═══ Provided material

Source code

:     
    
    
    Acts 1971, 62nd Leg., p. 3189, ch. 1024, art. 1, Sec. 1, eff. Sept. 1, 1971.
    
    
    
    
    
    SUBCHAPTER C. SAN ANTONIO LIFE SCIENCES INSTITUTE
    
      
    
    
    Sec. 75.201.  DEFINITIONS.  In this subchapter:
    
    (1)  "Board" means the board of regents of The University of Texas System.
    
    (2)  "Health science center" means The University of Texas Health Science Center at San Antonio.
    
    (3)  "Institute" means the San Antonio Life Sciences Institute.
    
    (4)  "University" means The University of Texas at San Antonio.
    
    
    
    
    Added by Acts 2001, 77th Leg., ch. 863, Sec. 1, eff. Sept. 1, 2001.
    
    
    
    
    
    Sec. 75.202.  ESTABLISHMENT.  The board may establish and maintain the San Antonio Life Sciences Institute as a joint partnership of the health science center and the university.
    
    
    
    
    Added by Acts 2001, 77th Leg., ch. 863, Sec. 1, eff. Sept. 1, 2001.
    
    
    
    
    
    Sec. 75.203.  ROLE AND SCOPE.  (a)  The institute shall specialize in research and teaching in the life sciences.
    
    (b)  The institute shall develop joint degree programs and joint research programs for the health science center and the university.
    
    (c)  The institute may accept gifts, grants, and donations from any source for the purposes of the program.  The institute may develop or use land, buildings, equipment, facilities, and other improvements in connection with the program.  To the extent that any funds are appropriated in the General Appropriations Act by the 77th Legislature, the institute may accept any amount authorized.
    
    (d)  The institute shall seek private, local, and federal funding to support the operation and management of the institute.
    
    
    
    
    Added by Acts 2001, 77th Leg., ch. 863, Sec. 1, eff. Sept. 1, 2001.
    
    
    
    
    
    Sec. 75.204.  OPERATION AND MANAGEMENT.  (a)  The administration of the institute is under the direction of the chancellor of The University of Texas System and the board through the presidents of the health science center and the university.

══════

Written task:
What belongs in the answer is each line of the listing that contains the word "means".

Exercise output:
    (1)  "Board" means the board of regents of The University of Texas System.
    (2)  "Health science center" means The University of Texas Health Science Center at San Antonio.
    (3)  "Institute" means the San Antonio Life Sciences Institute.
    (4)  "University" means The University of Texas at San Antonio.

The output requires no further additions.